**What is expected**
"thumb cmc: (176, 146)" appears in one line; retype that line and all lines following it through the end of the records, with nothing left out or added.

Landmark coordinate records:
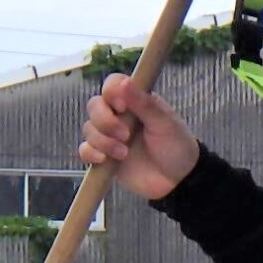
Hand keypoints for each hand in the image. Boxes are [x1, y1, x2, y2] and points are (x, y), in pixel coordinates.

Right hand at [78, 72, 201, 200]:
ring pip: (88, 129)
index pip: (112, 85)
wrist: (177, 181)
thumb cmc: (176, 146)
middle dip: (105, 121)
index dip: (111, 93)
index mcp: (136, 101)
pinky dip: (90, 153)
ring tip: (124, 153)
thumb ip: (143, 103)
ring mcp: (110, 136)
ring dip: (103, 141)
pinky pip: (84, 150)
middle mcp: (119, 115)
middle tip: (126, 135)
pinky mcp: (103, 156)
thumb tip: (124, 82)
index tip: (122, 107)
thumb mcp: (164, 123)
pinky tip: (105, 160)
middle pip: (94, 106)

**The answer**
thumb cmc: (176, 146)
middle dip: (105, 121)
index dip: (111, 93)
index mcp: (136, 101)
pinky dip: (90, 153)
ring tip: (124, 153)
thumb ip: (143, 103)
ring mcp: (110, 136)
ring dip: (103, 141)
pinky pip: (84, 150)
middle mcp: (119, 115)
middle tip: (126, 135)
pinky mcp: (103, 156)
thumb tip: (124, 82)
index tip: (122, 107)
thumb mcp: (164, 123)
pinky tip: (105, 160)
middle pip: (94, 106)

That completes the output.